>> START Passage provided

| dc.description.abstract | Recent years have witnessed active research in the development of RF and millimeter wave wireless system. The switch is a critical component for various functions, such as radar, transmitter-receiver (Tx/Rx) duplexing in a time-division-duplexing (TDD) system. To obtain a high performance switch, the choice of the process is a very important factor. For example, high-speed electron mobility and high breakdown voltage are the advantages of Ⅲ-Ⅴ process, and it is suitable for marine radar and marine navigation. However, it is hard to integrate to single chip and its chip size is big. In contrast, CMOS process has the superiorities of low cost, and easy integration. But its major drawback is having low breakdown voltage. We need to choose the suitable process to approach the specifications of the circuit. To support the research plan of the laboratory, we use GaN、GaAs and the CMOS processes to implement X band and Ka band switches.
The first work in Chapter 2 is fabricated in WINTM 0.1 μm GaAs technology. The author shunts two-stage switch to improve the isolation, and series two transistors to enhance the power handling. The simulated insertion loss of the proposed X band SPST is less than 0.8 dB, the isolation is better than 25 dB, and the IP1dB is 33 dBm.
The second work in Chapter 3 is fabricated in WINTM 0.25 μm GaN technology. The author used the equivalent quarter wavelength transmission line to reduce the chip size. The simulated insertion loss of the proposed X band SPDT is less than 1.97 dB, the isolation is better than 37 dB, and the IP1dB at 10 GHz is 47 dBm.

>> END Passage provided
>> START Raw records

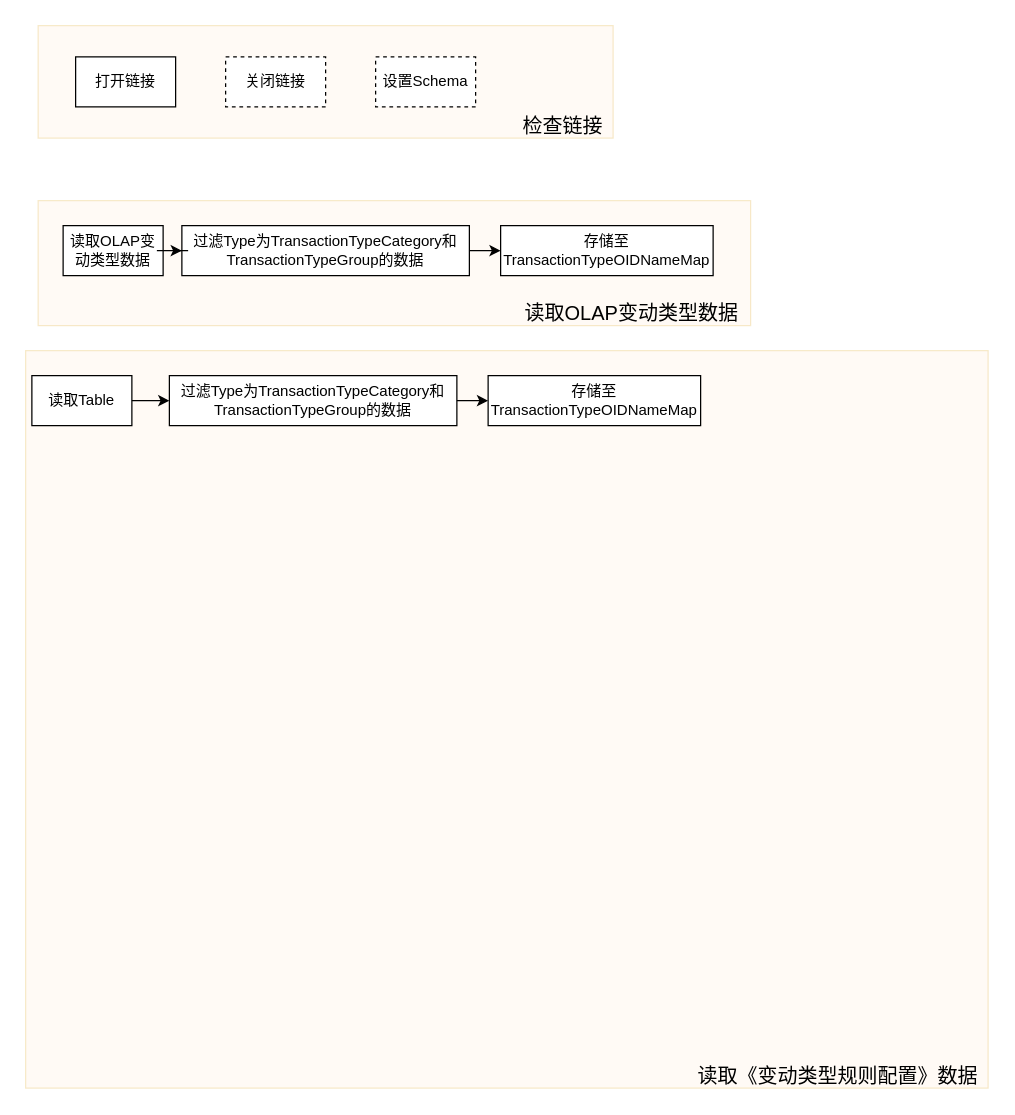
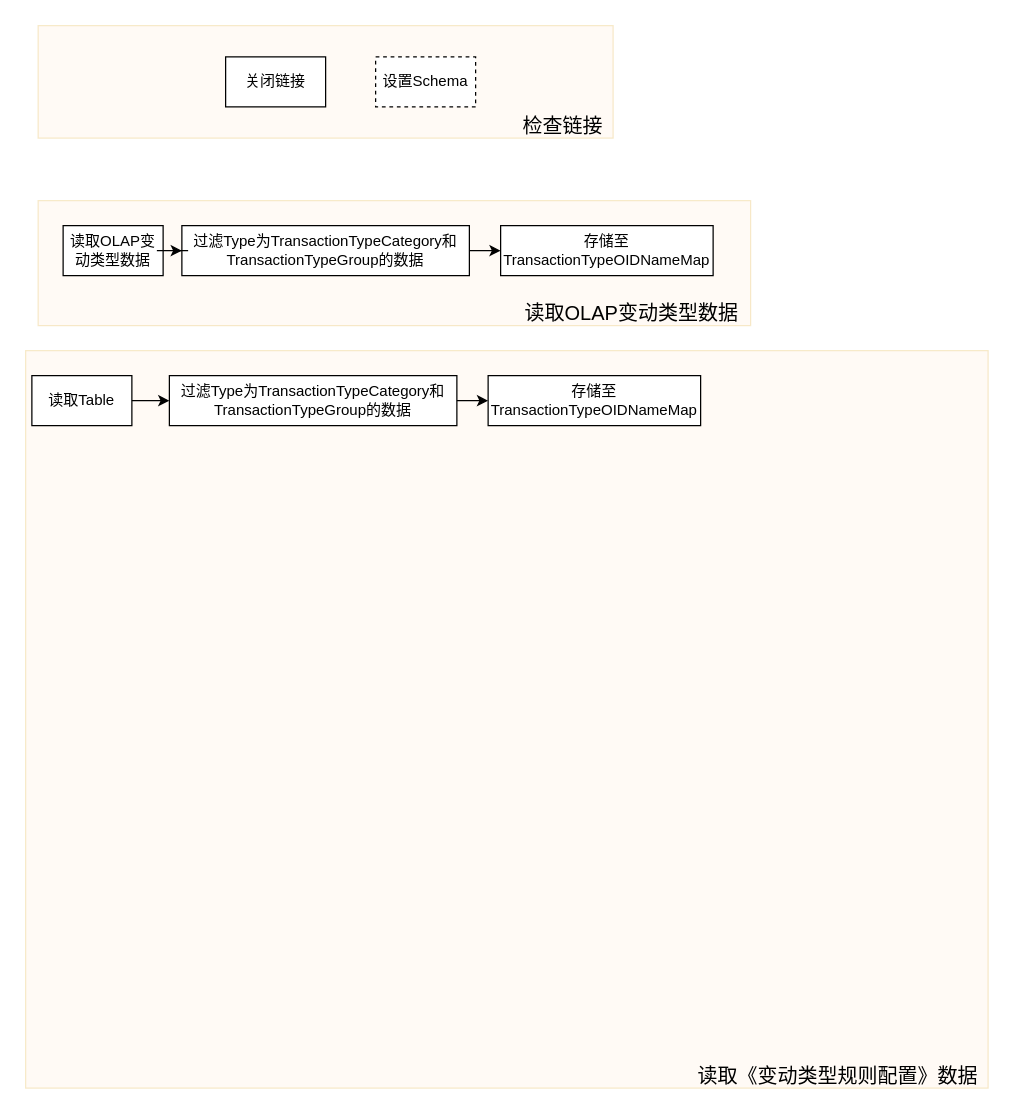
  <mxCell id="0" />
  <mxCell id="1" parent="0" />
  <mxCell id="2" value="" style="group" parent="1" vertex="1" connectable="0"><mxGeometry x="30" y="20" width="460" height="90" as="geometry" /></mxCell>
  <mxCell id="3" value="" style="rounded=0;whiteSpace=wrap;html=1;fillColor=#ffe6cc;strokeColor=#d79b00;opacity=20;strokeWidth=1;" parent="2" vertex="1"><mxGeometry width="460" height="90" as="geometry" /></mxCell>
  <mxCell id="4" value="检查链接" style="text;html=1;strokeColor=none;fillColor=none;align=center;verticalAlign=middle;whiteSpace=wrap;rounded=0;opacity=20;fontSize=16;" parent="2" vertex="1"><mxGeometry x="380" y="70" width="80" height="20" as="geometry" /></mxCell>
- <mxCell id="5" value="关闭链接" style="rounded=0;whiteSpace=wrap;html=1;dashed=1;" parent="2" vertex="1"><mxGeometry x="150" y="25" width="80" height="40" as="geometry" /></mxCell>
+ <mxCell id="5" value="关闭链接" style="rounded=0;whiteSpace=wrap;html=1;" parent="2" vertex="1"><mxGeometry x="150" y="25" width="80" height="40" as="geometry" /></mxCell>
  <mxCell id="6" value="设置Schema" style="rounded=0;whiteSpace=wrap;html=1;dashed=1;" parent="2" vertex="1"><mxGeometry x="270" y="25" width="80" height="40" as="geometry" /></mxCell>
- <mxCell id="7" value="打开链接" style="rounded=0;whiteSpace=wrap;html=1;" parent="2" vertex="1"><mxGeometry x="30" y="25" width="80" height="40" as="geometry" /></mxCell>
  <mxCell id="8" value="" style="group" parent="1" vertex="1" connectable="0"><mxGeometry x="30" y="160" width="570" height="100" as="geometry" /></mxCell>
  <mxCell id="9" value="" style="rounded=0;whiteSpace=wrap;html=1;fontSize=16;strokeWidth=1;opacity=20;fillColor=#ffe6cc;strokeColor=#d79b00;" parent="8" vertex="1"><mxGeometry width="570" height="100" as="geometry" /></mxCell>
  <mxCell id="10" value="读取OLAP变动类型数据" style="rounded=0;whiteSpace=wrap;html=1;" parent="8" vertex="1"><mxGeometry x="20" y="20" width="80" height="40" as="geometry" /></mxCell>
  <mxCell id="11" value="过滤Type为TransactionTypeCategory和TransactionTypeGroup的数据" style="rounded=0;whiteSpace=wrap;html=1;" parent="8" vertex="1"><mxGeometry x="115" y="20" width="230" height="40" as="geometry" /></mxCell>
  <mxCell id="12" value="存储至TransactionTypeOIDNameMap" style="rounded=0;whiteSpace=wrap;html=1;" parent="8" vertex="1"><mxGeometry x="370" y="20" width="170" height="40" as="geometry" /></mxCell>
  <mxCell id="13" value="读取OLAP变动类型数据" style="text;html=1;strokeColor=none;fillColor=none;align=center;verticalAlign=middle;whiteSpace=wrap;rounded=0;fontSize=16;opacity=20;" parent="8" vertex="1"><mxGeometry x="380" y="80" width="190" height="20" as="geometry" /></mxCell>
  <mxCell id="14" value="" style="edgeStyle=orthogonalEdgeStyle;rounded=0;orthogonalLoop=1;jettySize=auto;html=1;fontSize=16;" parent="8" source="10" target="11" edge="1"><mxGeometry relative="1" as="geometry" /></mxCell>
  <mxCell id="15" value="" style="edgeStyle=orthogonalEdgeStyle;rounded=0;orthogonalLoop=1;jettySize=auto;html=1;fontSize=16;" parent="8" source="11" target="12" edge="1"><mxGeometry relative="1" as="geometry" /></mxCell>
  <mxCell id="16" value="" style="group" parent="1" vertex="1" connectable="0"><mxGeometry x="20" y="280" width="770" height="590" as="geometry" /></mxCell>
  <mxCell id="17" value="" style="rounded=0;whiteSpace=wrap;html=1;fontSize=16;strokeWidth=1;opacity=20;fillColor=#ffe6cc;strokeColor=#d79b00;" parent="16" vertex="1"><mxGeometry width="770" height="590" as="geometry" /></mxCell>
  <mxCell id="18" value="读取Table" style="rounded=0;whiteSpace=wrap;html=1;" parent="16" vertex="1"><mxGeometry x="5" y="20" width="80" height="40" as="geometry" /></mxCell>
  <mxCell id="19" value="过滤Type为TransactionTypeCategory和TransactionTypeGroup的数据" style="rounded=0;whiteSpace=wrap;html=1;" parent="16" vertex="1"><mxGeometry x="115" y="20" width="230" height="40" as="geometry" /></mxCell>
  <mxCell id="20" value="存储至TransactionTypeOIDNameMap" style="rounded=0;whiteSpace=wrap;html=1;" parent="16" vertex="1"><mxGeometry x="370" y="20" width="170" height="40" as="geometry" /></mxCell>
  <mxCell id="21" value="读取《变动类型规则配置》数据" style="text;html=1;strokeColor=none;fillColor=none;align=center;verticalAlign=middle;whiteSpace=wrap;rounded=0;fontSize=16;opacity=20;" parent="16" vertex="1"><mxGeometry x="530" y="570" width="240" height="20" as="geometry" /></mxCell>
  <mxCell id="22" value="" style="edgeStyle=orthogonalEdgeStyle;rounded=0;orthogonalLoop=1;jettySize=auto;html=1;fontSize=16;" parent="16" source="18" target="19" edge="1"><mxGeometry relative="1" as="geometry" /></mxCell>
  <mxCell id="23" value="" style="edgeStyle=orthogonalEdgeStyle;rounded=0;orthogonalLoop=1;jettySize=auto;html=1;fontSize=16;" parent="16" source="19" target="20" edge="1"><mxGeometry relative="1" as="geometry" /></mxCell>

>> END Raw records
>> START Raw records

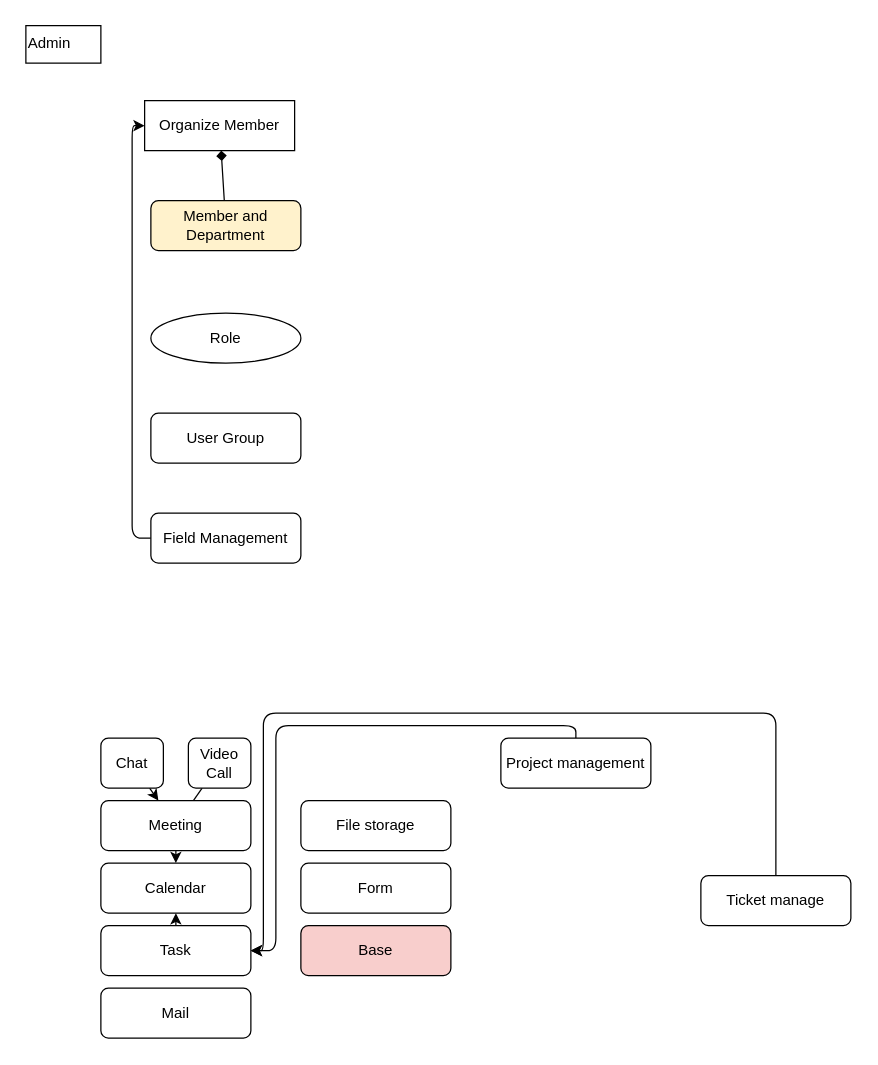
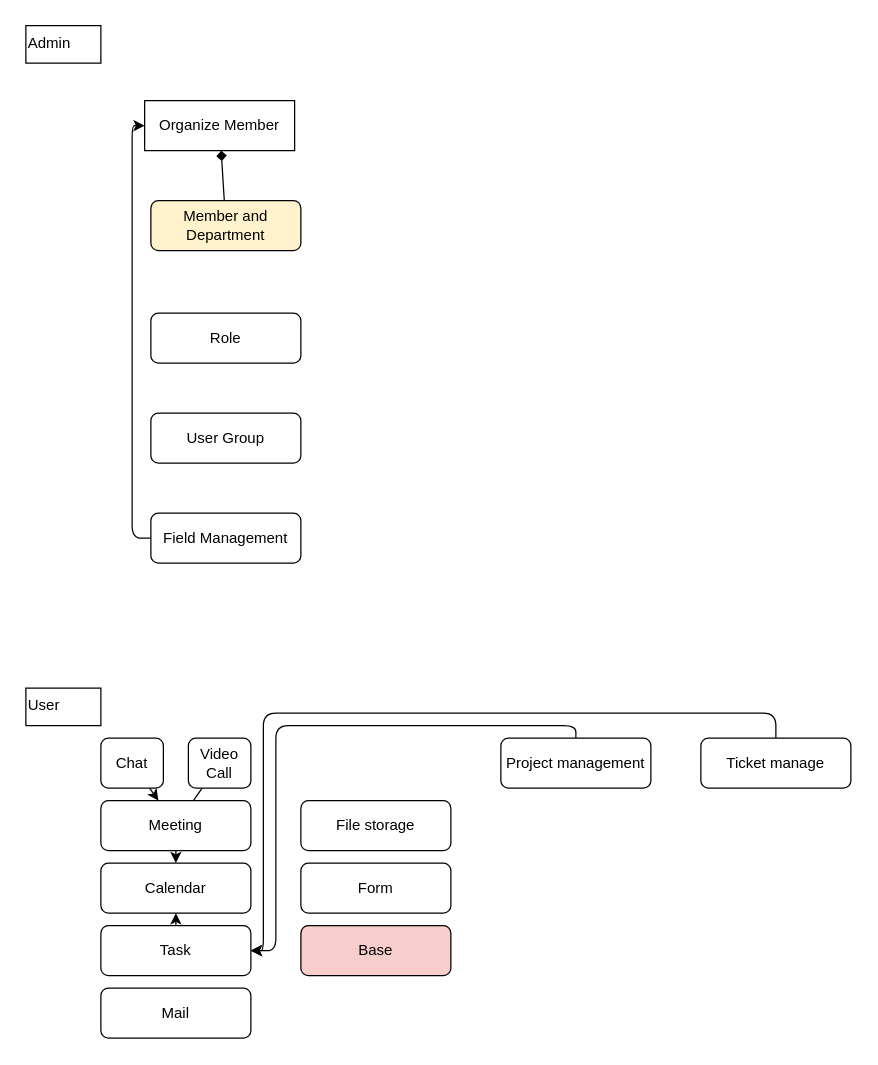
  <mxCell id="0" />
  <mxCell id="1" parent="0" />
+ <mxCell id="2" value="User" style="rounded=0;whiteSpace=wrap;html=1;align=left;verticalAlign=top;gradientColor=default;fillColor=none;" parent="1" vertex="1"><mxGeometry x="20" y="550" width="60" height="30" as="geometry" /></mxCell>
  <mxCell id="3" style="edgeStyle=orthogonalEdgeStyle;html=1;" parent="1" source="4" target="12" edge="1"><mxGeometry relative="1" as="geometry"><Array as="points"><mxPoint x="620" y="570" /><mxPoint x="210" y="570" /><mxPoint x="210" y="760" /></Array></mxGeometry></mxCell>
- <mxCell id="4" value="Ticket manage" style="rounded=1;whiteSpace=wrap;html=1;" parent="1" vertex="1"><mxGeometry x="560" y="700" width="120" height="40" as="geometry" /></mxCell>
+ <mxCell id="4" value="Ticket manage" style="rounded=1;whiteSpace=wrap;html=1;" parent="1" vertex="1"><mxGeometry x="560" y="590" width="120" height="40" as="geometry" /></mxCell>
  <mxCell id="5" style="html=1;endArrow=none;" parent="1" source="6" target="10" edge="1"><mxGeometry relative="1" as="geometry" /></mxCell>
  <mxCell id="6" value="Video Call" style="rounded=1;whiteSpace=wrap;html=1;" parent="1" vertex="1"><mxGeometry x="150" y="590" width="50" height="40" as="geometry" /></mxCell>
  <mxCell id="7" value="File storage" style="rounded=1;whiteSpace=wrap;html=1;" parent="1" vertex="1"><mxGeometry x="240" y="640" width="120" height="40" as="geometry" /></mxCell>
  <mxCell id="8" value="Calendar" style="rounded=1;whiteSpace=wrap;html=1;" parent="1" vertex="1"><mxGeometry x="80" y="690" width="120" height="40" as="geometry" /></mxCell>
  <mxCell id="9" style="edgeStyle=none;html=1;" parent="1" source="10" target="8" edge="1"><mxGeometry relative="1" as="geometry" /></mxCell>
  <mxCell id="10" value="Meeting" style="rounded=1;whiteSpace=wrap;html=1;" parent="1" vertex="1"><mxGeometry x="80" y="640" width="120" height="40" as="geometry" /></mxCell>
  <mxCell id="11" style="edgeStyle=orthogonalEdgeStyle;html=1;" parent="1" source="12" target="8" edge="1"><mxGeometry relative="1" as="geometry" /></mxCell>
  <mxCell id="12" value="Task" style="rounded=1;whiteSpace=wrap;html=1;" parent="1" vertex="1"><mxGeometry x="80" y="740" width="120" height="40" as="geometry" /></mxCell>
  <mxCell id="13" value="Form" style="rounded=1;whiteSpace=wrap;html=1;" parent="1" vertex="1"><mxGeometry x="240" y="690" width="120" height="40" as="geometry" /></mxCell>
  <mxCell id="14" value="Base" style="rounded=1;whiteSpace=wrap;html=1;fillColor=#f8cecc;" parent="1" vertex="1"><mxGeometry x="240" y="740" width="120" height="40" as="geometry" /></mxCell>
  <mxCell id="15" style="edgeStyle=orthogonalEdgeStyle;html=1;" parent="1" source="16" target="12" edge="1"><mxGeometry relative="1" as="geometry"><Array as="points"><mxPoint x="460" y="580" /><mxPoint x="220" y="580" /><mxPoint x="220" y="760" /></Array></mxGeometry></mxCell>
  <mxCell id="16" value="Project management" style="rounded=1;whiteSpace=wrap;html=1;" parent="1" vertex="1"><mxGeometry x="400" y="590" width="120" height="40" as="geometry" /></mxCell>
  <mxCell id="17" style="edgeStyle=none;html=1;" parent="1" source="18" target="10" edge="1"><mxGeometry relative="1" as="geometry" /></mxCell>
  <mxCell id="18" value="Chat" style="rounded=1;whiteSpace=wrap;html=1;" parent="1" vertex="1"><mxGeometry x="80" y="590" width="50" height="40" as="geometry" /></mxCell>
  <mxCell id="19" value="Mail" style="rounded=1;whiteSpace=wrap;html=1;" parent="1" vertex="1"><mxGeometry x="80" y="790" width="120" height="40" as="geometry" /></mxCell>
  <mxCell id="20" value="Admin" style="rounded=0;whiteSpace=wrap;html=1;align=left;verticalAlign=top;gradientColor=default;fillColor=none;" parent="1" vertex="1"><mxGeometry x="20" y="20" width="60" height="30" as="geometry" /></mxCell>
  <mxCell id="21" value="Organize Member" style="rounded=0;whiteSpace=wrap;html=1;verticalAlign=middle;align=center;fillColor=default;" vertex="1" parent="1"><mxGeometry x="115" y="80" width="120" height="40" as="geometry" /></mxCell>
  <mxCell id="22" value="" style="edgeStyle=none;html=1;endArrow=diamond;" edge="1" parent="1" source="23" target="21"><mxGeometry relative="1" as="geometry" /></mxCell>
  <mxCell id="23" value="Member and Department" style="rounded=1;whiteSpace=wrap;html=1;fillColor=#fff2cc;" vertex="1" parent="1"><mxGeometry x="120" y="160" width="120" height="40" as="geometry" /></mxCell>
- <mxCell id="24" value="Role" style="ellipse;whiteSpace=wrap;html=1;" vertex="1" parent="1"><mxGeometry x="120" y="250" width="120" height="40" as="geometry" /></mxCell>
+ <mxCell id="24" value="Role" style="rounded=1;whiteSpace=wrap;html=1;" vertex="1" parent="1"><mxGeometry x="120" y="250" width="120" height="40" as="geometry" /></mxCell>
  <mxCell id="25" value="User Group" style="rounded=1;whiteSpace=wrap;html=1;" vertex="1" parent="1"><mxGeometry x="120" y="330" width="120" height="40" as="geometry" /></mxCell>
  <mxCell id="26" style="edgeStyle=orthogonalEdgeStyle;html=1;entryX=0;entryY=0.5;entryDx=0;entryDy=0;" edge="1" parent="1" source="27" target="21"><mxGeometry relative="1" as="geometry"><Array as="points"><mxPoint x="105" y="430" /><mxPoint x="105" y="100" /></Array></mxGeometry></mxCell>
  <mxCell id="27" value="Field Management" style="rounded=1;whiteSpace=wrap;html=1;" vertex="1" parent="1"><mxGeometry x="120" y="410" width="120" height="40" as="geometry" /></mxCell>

>> END Raw records

Exercise set =>
[a] Reproduce verbatim the portion of the abstract on RF switches starting with "The first work" and going on through "IP1dB is 33 dBm.".
[b] According to the abstract on RF switches, what is the major drawback of the CMOS process?

Solutions to the exercise =>
[a]
The first work in Chapter 2 is fabricated in WINTM 0.1 μm GaAs technology. The author shunts two-stage switch to improve the isolation, and series two transistors to enhance the power handling. The simulated insertion loss of the proposed X band SPST is less than 0.8 dB, the isolation is better than 25 dB, and the IP1dB is 33 dBm.

[b] Its major drawback is low breakdown voltage.